Collected data entries
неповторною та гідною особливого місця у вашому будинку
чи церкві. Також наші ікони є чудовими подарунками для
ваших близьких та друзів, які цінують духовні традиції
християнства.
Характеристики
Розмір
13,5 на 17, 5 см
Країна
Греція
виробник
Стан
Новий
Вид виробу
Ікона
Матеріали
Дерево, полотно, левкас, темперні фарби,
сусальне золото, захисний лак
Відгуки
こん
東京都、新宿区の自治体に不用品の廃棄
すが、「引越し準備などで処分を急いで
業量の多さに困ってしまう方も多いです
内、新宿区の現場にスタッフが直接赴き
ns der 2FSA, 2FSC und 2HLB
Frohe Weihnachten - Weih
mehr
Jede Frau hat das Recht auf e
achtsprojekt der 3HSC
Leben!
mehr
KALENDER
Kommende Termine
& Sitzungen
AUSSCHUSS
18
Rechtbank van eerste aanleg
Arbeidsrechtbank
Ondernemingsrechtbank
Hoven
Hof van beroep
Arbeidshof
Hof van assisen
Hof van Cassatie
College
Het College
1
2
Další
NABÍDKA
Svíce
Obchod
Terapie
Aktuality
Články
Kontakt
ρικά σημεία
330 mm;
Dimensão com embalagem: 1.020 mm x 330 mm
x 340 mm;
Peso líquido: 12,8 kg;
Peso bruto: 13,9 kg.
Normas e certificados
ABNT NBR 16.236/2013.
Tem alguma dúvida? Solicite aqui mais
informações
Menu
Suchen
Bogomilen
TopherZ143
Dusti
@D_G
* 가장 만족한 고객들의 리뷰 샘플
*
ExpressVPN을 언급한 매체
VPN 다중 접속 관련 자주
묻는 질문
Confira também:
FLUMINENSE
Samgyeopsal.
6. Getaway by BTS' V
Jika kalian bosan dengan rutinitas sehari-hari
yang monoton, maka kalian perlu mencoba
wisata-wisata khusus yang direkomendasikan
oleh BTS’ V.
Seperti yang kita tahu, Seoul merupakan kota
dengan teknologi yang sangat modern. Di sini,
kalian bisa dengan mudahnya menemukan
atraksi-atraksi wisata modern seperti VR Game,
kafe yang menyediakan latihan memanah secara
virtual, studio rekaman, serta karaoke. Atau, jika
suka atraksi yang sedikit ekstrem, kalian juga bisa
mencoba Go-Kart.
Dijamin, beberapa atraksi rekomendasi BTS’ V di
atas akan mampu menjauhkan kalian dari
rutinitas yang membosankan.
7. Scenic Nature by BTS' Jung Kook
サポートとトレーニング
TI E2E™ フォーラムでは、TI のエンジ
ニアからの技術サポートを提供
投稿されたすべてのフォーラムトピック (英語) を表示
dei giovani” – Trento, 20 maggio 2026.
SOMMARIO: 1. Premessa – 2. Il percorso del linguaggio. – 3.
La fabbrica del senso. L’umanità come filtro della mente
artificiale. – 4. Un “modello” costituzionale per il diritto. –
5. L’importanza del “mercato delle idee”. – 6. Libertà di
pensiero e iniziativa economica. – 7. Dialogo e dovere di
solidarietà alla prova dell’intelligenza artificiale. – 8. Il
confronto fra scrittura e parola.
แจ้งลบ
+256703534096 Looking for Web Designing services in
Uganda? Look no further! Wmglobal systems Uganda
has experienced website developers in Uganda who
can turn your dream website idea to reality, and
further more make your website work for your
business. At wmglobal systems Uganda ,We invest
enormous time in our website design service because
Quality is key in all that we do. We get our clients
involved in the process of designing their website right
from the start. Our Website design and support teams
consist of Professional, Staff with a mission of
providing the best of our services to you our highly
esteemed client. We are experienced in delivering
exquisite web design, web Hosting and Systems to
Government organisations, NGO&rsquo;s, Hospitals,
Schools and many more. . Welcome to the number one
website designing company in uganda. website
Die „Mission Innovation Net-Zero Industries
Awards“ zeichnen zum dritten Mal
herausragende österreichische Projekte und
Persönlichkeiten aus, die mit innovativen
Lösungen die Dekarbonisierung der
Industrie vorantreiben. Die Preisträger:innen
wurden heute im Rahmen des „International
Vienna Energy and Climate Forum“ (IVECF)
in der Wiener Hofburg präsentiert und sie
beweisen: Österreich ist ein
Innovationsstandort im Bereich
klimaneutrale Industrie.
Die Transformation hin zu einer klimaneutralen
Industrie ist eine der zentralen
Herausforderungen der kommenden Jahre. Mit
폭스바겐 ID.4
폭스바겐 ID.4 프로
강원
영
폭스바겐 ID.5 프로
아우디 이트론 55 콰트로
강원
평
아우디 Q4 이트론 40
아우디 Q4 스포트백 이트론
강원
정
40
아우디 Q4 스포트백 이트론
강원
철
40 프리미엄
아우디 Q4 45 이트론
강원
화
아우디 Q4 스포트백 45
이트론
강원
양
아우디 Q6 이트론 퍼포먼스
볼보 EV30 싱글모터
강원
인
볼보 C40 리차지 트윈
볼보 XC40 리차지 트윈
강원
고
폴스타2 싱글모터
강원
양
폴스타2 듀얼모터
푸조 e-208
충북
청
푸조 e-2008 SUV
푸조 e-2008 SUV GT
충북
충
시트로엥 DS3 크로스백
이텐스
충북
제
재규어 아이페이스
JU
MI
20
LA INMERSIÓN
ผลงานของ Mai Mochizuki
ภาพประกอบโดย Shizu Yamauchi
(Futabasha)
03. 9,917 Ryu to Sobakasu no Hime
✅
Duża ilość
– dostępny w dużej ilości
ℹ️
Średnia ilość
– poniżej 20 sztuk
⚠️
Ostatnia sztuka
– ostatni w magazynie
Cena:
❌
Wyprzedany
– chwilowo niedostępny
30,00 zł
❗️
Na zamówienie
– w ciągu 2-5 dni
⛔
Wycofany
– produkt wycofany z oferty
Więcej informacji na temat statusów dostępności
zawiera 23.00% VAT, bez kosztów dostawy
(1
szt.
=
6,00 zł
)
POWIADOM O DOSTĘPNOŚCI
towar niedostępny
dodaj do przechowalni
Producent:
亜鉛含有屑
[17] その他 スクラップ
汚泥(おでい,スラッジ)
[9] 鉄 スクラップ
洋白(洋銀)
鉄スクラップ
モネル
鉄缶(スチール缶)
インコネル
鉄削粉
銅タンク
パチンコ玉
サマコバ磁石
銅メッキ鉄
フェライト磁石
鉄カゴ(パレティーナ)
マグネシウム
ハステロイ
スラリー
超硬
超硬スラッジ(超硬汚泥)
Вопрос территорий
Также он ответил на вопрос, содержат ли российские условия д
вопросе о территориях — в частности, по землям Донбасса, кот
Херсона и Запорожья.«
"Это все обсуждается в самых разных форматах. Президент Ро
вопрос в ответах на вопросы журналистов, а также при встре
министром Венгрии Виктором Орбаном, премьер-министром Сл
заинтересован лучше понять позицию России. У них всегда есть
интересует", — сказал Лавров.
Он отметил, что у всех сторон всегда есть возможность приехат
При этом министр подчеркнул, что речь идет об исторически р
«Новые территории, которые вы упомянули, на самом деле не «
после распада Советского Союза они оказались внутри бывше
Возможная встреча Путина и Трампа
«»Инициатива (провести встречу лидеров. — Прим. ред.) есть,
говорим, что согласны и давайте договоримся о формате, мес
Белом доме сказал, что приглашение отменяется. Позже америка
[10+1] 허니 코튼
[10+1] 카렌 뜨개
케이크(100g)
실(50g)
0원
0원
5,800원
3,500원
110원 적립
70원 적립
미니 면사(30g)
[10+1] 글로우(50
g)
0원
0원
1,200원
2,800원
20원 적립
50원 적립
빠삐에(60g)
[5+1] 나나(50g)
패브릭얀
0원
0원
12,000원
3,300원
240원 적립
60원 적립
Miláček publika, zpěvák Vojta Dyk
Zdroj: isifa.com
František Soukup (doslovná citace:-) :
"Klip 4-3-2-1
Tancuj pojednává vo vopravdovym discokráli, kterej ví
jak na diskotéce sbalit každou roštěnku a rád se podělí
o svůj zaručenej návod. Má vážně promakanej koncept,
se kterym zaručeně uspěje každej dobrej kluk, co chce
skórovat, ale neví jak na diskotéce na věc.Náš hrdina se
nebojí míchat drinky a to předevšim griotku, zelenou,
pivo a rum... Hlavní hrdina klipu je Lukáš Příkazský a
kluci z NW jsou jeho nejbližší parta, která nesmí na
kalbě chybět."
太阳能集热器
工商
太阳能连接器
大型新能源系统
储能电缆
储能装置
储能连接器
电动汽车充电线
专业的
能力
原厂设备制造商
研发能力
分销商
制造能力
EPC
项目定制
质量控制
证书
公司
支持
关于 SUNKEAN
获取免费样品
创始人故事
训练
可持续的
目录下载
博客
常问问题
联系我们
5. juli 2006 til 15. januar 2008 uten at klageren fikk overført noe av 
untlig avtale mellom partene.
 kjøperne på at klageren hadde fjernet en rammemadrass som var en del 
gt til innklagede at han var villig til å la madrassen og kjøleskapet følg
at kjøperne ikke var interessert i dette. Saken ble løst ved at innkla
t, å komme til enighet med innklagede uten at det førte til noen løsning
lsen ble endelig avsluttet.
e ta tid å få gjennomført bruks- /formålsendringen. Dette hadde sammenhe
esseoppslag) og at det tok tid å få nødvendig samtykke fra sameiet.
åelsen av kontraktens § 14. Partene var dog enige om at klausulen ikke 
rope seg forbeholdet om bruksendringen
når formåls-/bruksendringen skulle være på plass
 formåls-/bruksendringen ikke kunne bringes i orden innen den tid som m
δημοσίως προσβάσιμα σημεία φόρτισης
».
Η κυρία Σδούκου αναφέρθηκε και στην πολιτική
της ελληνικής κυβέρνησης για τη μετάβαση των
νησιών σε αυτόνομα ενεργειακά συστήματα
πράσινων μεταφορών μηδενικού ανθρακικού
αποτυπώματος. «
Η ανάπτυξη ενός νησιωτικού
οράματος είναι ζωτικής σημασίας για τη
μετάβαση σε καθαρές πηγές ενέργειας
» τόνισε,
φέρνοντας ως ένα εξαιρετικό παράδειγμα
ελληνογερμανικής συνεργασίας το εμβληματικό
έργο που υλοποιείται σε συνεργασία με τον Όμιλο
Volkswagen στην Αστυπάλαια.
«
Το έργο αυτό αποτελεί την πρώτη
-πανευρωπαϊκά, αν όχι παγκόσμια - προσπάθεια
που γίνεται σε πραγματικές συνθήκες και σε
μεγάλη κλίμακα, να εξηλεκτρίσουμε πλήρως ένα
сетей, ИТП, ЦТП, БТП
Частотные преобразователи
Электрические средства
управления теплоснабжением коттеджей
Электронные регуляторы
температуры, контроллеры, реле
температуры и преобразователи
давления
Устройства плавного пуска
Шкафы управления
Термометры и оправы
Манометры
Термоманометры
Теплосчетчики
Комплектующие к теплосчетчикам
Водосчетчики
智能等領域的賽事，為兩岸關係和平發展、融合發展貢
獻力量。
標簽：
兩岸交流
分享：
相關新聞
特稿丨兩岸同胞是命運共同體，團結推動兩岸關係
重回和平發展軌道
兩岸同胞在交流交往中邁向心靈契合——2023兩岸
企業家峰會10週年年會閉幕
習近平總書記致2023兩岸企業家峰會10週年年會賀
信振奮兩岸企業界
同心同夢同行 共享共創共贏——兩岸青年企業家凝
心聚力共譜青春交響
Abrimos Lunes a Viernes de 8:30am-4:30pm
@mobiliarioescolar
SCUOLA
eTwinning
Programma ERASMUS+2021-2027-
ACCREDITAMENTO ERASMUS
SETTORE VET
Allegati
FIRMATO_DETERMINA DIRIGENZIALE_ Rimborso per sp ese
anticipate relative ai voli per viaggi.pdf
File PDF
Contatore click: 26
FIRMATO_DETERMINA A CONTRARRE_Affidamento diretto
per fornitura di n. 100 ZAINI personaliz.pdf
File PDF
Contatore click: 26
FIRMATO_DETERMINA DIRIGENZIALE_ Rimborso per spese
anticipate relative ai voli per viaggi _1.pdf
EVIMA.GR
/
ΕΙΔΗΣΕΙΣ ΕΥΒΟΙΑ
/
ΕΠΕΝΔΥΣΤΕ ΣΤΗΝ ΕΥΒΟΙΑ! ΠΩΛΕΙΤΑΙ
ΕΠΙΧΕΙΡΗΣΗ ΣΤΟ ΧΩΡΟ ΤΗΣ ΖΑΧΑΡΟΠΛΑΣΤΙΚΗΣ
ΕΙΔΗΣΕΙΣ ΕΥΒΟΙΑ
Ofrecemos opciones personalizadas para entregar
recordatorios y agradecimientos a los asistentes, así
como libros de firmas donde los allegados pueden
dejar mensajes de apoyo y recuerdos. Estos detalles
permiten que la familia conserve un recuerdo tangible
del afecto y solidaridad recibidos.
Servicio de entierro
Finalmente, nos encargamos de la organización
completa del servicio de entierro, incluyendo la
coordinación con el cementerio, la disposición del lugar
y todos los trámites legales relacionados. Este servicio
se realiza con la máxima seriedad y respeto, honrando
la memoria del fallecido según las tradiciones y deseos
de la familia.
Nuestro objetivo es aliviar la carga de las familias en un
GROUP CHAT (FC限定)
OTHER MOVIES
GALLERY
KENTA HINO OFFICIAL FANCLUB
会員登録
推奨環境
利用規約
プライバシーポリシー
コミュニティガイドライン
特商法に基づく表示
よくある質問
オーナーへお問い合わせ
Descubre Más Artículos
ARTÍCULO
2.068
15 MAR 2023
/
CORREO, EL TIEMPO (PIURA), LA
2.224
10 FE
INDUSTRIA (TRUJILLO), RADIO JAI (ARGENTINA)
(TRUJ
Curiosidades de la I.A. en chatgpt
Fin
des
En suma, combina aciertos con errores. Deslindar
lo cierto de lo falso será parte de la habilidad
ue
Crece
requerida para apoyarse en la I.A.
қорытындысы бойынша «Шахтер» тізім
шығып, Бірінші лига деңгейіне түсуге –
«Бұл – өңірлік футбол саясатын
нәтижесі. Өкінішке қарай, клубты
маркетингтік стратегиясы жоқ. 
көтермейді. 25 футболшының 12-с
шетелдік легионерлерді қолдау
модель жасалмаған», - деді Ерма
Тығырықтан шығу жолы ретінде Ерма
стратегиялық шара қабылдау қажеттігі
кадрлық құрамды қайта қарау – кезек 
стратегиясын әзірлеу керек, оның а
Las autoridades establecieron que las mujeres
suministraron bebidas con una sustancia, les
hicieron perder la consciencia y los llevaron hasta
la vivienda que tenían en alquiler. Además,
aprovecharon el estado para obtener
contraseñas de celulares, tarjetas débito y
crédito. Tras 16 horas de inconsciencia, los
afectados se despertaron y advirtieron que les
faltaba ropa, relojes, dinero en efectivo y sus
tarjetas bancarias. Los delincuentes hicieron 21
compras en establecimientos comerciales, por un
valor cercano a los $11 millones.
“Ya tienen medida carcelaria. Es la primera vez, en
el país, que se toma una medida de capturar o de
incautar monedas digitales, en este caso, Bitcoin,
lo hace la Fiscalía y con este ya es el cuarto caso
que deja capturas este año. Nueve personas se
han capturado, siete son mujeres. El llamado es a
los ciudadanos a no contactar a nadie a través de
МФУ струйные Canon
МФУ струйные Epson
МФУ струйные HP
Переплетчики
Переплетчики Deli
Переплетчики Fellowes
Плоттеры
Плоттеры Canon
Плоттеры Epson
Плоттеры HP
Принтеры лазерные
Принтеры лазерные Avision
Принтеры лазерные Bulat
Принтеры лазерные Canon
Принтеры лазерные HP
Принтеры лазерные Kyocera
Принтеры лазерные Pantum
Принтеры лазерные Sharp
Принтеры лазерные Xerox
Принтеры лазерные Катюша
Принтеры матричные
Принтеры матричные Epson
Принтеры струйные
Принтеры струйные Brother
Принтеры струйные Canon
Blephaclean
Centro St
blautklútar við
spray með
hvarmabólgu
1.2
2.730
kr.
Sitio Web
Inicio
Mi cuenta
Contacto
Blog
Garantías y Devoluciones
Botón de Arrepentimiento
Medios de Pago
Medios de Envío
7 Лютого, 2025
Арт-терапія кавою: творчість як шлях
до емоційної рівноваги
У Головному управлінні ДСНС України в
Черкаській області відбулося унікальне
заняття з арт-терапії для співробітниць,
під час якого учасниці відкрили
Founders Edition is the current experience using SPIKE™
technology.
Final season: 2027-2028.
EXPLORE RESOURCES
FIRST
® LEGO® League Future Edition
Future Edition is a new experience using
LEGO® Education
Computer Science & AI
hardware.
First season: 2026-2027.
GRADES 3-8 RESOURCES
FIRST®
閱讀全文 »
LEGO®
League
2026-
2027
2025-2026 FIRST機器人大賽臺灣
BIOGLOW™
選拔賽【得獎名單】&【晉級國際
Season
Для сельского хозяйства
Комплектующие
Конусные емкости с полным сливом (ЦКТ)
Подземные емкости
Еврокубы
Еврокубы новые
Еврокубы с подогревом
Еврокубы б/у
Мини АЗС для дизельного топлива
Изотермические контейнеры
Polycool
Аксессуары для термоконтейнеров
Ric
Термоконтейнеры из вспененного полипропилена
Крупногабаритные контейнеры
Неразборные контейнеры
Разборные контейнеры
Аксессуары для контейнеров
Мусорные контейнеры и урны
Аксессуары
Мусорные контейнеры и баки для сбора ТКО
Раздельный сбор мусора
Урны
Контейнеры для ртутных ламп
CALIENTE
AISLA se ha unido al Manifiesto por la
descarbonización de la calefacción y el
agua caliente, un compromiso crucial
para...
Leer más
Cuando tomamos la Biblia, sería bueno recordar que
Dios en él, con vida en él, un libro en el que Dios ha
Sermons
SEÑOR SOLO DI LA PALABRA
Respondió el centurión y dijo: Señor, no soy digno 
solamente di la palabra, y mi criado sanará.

Your assignment:
Reproduce the records from their start to the line with "SOMMARIO: 1. Premessa", substituting "kegiatan" for every "rutinitas" and leaving everything else unchanged.

Task answer:
неповторною та гідною особливого місця у вашому будинку
чи церкві. Також наші ікони є чудовими подарунками для
ваших близьких та друзів, які цінують духовні традиції
християнства.
Характеристики
Розмір
13,5 на 17, 5 см
Країна
Греція
виробник
Стан
Новий
Вид виробу
Ікона
Матеріали
Дерево, полотно, левкас, темперні фарби,
сусальне золото, захисний лак
Відгуки
こん
東京都、新宿区の自治体に不用品の廃棄
すが、「引越し準備などで処分を急いで
業量の多さに困ってしまう方も多いです
内、新宿区の現場にスタッフが直接赴き
ns der 2FSA, 2FSC und 2HLB
Frohe Weihnachten - Weih
mehr
Jede Frau hat das Recht auf e
achtsprojekt der 3HSC
Leben!
mehr
KALENDER
Kommende Termine
& Sitzungen
AUSSCHUSS
18
Rechtbank van eerste aanleg
Arbeidsrechtbank
Ondernemingsrechtbank
Hoven
Hof van beroep
Arbeidshof
Hof van assisen
Hof van Cassatie
College
Het College
1
2
Další
NABÍDKA
Svíce
Obchod
Terapie
Aktuality
Články
Kontakt
ρικά σημεία
330 mm;
Dimensão com embalagem: 1.020 mm x 330 mm
x 340 mm;
Peso líquido: 12,8 kg;
Peso bruto: 13,9 kg.
Normas e certificados
ABNT NBR 16.236/2013.
Tem alguma dúvida? Solicite aqui mais
informações
Menu
Suchen
Bogomilen
TopherZ143
Dusti
@D_G
* 가장 만족한 고객들의 리뷰 샘플
*
ExpressVPN을 언급한 매체
VPN 다중 접속 관련 자주
묻는 질문
Confira também:
FLUMINENSE
Samgyeopsal.
6. Getaway by BTS' V
Jika kalian bosan dengan kegiatan sehari-hari
yang monoton, maka kalian perlu mencoba
wisata-wisata khusus yang direkomendasikan
oleh BTS’ V.
Seperti yang kita tahu, Seoul merupakan kota
dengan teknologi yang sangat modern. Di sini,
kalian bisa dengan mudahnya menemukan
atraksi-atraksi wisata modern seperti VR Game,
kafe yang menyediakan latihan memanah secara
virtual, studio rekaman, serta karaoke. Atau, jika
suka atraksi yang sedikit ekstrem, kalian juga bisa
mencoba Go-Kart.
Dijamin, beberapa atraksi rekomendasi BTS’ V di
atas akan mampu menjauhkan kalian dari
kegiatan yang membosankan.
7. Scenic Nature by BTS' Jung Kook
サポートとトレーニング
TI E2E™ フォーラムでは、TI のエンジ
ニアからの技術サポートを提供
投稿されたすべてのフォーラムトピック (英語) を表示
dei giovani” – Trento, 20 maggio 2026.
SOMMARIO: 1. Premessa – 2. Il percorso del linguaggio. – 3.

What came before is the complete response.